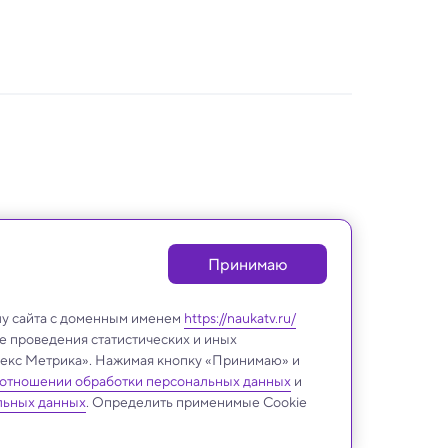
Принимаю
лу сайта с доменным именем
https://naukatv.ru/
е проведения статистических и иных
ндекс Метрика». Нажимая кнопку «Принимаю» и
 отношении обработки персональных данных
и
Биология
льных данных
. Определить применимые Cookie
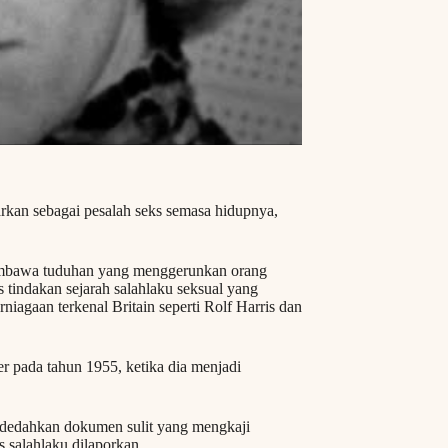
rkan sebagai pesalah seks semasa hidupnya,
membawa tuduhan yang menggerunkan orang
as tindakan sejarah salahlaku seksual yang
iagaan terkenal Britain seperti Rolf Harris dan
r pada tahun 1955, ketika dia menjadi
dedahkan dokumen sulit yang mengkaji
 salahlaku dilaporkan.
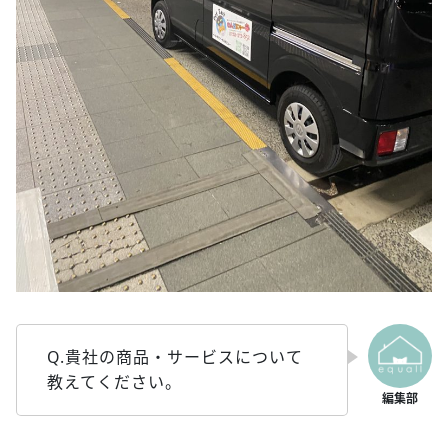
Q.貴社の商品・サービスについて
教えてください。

_____

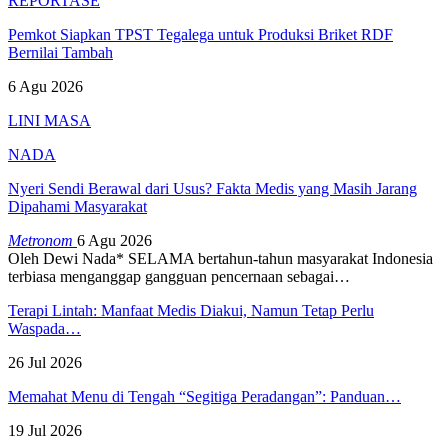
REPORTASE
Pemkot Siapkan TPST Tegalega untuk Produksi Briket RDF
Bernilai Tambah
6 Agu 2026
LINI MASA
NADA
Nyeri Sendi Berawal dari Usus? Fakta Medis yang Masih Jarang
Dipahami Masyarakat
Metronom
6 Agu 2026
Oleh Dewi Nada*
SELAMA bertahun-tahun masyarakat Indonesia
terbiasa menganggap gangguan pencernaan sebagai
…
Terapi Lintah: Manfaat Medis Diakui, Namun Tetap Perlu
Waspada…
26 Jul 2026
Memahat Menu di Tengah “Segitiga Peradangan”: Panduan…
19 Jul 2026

_____

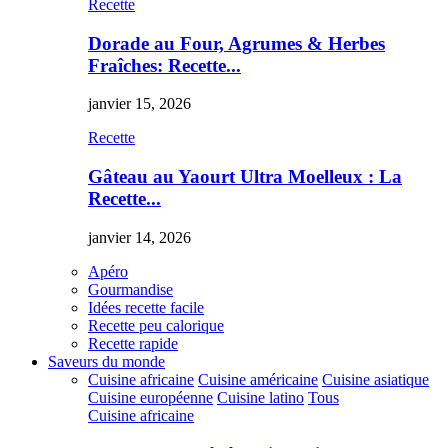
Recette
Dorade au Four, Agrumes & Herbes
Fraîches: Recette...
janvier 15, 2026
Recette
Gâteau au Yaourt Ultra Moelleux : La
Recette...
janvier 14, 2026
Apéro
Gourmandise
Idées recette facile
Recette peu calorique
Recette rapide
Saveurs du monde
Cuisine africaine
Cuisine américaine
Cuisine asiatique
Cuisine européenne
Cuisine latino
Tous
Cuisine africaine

_____

Exercise brief -
From the listing, copy word for word every line from the one containing "rkan sebagai pesalah" up to and including the one containing "salahlaku dilaporkan.".

Written solution -
rkan sebagai pesalah seks semasa hidupnya,
membawa tuduhan yang menggerunkan orang
as tindakan sejarah salahlaku seksual yang
iagaan terkenal Britain seperti Rolf Harris dan
r pada tahun 1955, ketika dia menjadi
dedahkan dokumen sulit yang mengkaji
 salahlaku dilaporkan.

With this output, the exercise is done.